Here, Daniel, a Travel Aid volunteer, explains how the summer activity programme was done, from the first steps of planning and advertising through to working with the children…

During our month long stint at JWOC, the foremost task of the TravelAid team was to conduct a three-week summer activity camp for children in the surrounding community. While some of these children have been attending free English classes at JWOC for the past few years and were already expecting some summer activities to be held during this time, there were still many who have not had the time or opportunity to attend these classes and would not have heard of JWOC. Thus, in the week before the summer activity camp, we not only had to plan and prepare for the activities for each day, we also had to go out to the nearby villages to advertise our summer programme.

Our advertising efforts turned out to be an unexpectedly interesting and enjoyable experience. Our primary means of advertisement were through posters and flyers that we distributed in the neighbourhoods as well as word-of-mouth: if our activities are creative and novel enough, more children will turn up as days go by! The Khmer high school interns that were partnered with us were most helpful as they translated our requests to shopkeepers and villagers to put up posters in convenience shops and village common areas. As we walked down the main road, we also stopped children on their ways to and from home and promoted our summer programme to them. Coming from countries where people are pretty wary of strangers and whatever they intend to ‘sell’, our hearts were warmed as we saw how readily the locals welcomed our uninvited visits.

Visiting a squatter village during our rounds of advertising offered us a peek into the lives of some of the poorest people in Cambodia. These villagers don’t own the land their houses are built on; many of them just don’t own enough to do so. It is among these people that JWOC works: through lending small loans to people who would otherwise have no access to credit, through installing wells and providing simple hygiene training, and most relevant to us, through the provision of free classes for children whose families cannot afford to send them to school. Many of these children we visited in the squatter village were very enthusiastic about what we were offering them – a chance to have a few weeks of fun, games and activities while picking up some simple English at the same time. The summer camp also attracts children to attend proper English classes at JWOC, thus setting the stage for a longer term impact on the community.

While we planned for the summer programme, we consulted our Khmer partners about the appropriateness of the activities. Although we were targeting children between the ages of 7 to 13, we had to keep in mind that most of them had, at best, elementary English comprehension skills, and so in explaining games to them, we had to ensure that the rules were simple. The advice of our Khmer partners was invaluable: in one instance, they vetoed a game because it would have been too difficult, and even dangerous if not explained properly, for the young children to play. More importantly, we had to have good rapport with our partners in order to communicate our ideas to them and make sure that they were on the same page as us. And so after a week of intense brainstorming and planning, we were ready with a schedule packed with handicraft, painting, sports, games, song and dance, and reading sessions.

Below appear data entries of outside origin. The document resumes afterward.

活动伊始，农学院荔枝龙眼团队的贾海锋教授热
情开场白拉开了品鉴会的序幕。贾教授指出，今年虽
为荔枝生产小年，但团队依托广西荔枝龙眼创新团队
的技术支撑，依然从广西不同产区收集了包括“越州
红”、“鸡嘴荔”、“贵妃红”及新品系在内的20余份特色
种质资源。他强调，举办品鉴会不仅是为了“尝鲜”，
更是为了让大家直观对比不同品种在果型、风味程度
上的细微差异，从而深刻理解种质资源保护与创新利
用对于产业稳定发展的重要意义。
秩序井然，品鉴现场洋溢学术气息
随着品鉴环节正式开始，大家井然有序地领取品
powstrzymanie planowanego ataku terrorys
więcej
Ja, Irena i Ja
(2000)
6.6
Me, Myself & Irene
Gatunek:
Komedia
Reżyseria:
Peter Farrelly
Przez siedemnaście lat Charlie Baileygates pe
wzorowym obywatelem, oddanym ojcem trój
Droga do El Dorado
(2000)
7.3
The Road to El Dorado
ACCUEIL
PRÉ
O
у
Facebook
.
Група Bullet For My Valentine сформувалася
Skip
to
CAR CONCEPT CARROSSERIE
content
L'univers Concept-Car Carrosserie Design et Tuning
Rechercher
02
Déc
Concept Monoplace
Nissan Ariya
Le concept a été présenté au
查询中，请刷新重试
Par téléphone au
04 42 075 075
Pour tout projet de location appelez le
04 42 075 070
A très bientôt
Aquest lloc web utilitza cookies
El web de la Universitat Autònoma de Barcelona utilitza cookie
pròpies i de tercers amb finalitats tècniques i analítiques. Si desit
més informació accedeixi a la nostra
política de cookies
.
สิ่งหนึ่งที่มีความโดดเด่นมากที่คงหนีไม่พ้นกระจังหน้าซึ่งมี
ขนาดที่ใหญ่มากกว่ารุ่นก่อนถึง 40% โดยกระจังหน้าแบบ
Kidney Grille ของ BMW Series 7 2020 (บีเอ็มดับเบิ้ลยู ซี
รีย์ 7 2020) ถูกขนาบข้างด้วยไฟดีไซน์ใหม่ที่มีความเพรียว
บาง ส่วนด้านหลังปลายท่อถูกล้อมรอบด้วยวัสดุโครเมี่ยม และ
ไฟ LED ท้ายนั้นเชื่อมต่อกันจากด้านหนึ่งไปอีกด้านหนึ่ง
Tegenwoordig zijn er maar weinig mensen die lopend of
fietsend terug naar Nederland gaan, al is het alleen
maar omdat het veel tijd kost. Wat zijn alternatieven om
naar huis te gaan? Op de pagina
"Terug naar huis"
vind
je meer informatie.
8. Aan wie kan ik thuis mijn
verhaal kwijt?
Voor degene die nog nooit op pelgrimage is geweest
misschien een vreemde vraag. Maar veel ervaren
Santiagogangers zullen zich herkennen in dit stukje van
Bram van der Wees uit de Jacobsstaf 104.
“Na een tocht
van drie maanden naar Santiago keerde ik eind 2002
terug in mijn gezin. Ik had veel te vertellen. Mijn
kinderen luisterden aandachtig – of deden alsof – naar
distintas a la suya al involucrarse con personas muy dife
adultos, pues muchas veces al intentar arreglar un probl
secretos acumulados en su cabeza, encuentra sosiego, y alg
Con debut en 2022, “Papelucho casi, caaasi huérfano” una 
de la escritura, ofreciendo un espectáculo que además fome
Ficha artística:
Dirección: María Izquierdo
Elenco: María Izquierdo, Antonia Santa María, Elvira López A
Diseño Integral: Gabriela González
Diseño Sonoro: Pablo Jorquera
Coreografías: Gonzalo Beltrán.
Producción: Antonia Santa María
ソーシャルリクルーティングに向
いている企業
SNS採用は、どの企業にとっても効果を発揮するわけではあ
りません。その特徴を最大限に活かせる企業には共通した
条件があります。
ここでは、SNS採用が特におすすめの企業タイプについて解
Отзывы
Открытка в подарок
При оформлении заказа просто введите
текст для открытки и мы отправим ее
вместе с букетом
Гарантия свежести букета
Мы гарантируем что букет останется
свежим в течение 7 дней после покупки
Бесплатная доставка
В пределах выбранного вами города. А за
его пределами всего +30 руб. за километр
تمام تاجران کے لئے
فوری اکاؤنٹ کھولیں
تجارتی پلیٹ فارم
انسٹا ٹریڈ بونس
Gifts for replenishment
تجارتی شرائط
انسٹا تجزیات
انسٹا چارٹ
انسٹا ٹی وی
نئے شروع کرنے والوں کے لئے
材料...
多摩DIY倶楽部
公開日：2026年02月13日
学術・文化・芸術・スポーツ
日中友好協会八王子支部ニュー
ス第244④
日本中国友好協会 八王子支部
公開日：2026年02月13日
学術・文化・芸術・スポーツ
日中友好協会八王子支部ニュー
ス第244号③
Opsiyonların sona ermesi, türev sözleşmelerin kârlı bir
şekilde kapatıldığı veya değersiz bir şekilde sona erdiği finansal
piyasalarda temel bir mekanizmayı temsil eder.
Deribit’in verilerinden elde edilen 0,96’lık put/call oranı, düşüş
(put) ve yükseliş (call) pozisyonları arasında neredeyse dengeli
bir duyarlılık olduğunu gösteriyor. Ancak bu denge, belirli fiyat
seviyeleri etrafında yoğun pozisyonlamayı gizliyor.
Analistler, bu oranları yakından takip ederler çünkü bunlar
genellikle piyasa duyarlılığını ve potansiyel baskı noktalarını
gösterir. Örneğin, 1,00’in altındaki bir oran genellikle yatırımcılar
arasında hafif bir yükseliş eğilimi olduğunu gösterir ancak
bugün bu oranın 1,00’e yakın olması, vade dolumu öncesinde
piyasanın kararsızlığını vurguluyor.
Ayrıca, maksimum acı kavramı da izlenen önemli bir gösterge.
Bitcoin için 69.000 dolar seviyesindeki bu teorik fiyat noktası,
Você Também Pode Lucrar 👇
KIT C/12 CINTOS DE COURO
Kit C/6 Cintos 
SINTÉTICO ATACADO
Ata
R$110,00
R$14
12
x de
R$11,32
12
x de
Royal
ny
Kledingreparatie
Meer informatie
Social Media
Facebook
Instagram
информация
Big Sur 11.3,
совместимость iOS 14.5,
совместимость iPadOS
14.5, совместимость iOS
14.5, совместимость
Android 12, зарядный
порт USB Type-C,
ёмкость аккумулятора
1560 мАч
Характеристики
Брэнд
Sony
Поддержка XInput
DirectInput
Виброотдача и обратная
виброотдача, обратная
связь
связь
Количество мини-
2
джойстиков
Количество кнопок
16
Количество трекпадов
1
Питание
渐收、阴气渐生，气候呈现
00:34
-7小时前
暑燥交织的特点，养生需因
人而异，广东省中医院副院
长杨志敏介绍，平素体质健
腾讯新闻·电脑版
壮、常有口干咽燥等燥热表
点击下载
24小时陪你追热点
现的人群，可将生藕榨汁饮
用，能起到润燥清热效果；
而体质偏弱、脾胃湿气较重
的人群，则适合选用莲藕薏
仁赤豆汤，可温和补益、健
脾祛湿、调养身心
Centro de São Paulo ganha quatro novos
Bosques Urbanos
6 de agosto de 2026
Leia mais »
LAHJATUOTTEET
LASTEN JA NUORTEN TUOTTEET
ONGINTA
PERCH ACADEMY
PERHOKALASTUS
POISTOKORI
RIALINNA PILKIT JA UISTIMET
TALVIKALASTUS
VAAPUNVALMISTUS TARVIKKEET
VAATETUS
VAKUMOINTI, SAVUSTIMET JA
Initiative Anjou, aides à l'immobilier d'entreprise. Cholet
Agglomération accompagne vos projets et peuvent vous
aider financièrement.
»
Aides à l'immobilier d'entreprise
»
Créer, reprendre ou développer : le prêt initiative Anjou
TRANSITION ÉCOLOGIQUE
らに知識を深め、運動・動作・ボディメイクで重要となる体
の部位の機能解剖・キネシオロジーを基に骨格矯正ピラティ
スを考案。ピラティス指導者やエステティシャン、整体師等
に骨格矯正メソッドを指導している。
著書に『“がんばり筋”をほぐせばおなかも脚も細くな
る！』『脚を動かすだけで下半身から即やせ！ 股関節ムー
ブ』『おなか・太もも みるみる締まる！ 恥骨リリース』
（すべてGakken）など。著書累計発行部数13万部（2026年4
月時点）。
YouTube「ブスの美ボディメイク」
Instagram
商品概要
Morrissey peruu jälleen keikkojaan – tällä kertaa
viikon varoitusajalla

As we carried out the programme over the following three weeks, we found that although not all of the activities were exciting or entertaining, the children were grateful to have the opportunity to draw and play and spending time meaningfully together. Many of them came day after day after day, some even arriving an hour before the official start of the day, hoping to have someone spend time reading or playing with them. In all, it was a exhausting but pretty successful summer, hopefully we have enriched the lives of these children in one way or another!